S3 Data Lake Connector

Load data into Amazon S3 as Parquet or Apache Iceberg tables. Keep data in your own bucket and query with Athena, Snowflake, Spark, DuckDB, or Databricks.

DestinationBronze

Start Free View Documentation

Why Supaflow

All connectors included

Every connector is available on every plan. Pricing does not increase with connector count.

Pay for compute, not rows

Credit-based pricing. Usage scales with your pipelines, not with row counts.

One platform

Ingestion, dbt Core transformation, reverse ETL, and orchestration in a single workspace.

Capabilities

Parquet and Apache Iceberg™ Table Formats

Write raw Parquet files for simple, widely compatible data lake storage. Or write Apache Iceberg™ tables for ACID transactions, time travel queries, and concurrent reads during writes.

AWS Glue and Snowflake Open Catalog

Register tables in AWS Glue Data Catalog for Athena and Redshift Spectrum queries. Or use Snowflake Open Catalog (Polaris) as an Iceberg REST catalog for cross-engine access.

Cross-Account IAM Role Assumption

Supaflow assumes an IAM role in your AWS account to write data. Your credentials stay in your account. The external ID mechanism prevents confused deputy attacks.

Time-Based Partitioning

Organize Parquet files by day, hour, or sync ID for efficient query pruning. Iceberg tables handle partitioning through the catalog automatically.

Supported Objects

Table Formats

Parquet

GZIP-compressed Parquet files. Append-only writes, optional Glue catalog registration. Best for simple data lake use cases.

Apache Iceberg™

Iceberg tables with atomic writes, schema evolution, and snapshot history. Requires a catalog (AWS Glue or Snowflake Open Catalog).

Catalog Options

AWS Glue Data Catalog

Register tables as Glue databases and tables. Query with Athena, Redshift Spectrum, Spark, or EMR. Works with both Parquet and Iceberg.

Snowflake Open Catalog

Iceberg REST catalog backed by Snowflake. Query with Snowflake, Spark, Trino, or any Iceberg-compatible engine. Requires OAuth2 credentials.

How It Works

Create IAM policies in your AWS account

Create an S3 permissions policy for bucket read/write access. Optionally create a Glue permissions policy if using Glue catalog. Policies can be scoped to a specific S3 prefix and Glue database prefix.
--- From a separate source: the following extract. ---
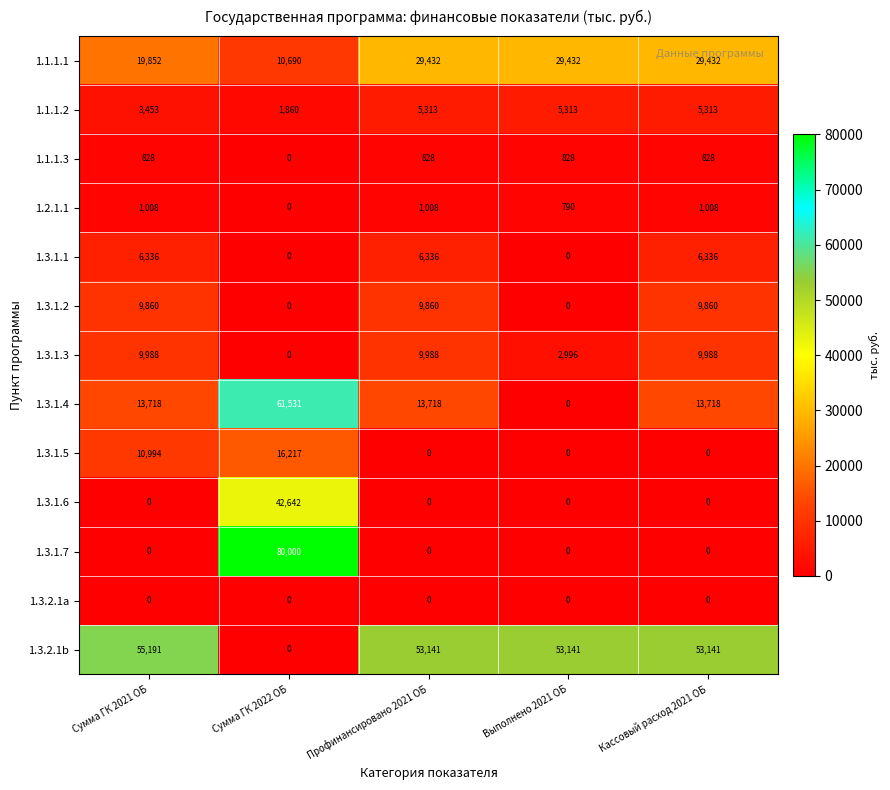

What is the sum of all 1.2.1.1 values?

3814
Create an IAM role with trust policy

Create a role that trusts the Supaflow AWS account (805595753828) with an external ID you choose. Attach the S3 and Glue policies to the role.

Configure the destination in Supaflow

Enter your S3 bucket name, region, IAM role ARN, and external ID. Choose Parquet or Iceberg table format. For Iceberg, select AWS Glue or Snowflake Open Catalog and provide catalog credentials.

Test and save

Click Test & Save to verify IAM role assumption, S3 write access, and catalog connectivity. Supaflow validates all permissions before saving.

Use Cases

Build an open data lake on your own S3

Replicate data from Salesforce, HubSpot, PostgreSQL, and other sources into S3 as Parquet or Iceberg. Your data stays in your bucket under your control -- no vendor lock-in on storage.

Query with any engine

Once data lands in S3 with Glue or Open Catalog registration, query it from Athena, Snowflake, Spark, DuckDB, Databricks, Dremio, Trino, Redshift Spectrum, or BigQuery. One write, many readers.
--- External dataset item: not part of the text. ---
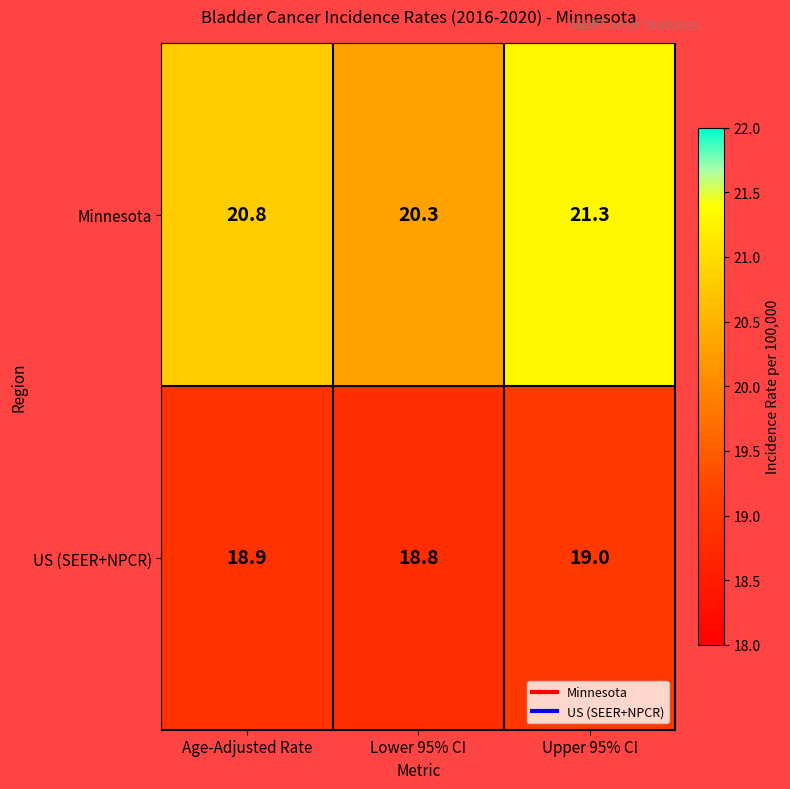

Which series has the largest range (max minus min)?

Minnesota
Iceberg time travel and schema evolution

Use Iceberg table format for ACID transactions, snapshot-based time travel queries, and automatic schema evolution as your source systems change.

Frequently Asked Questions

What query engines can I use to read data from my S3 data lake?

Amazon Athena, Apache Spark, Snowflake, DuckDB, Databricks, Dremio, Trino, Starburst Galaxy, Redshift Spectrum, Azure Synapse Analytics, BigQuery, and Bauplan. Any engine that reads Parquet files or supports the Iceberg table format will work.

When should I use Iceberg vs Parquet?

Use Parquet for simple data lake files that you query with Athena or Spark. Use Iceberg when you need ACID transactions, time travel, concurrent reads during writes, or multi-engine access through a catalog. Iceberg requires a catalog (Glue or Snowflake Open Catalog).

Does my data leave my AWS account?

No. Supaflow assumes an IAM role in your AWS account to write data directly to your S3 bucket. The data never passes through Supaflow storage. You control access, encryption, and lifecycle policies.

What is the difference between S3 Data Lake and the legacy S3 connector?

S3 Data Lake adds Apache Iceberg™ table format support, Snowflake Open Catalog integration, and improved Glue catalog management. New pipelines should use S3 Data Lake. Existing legacy S3 pipelines continue to work.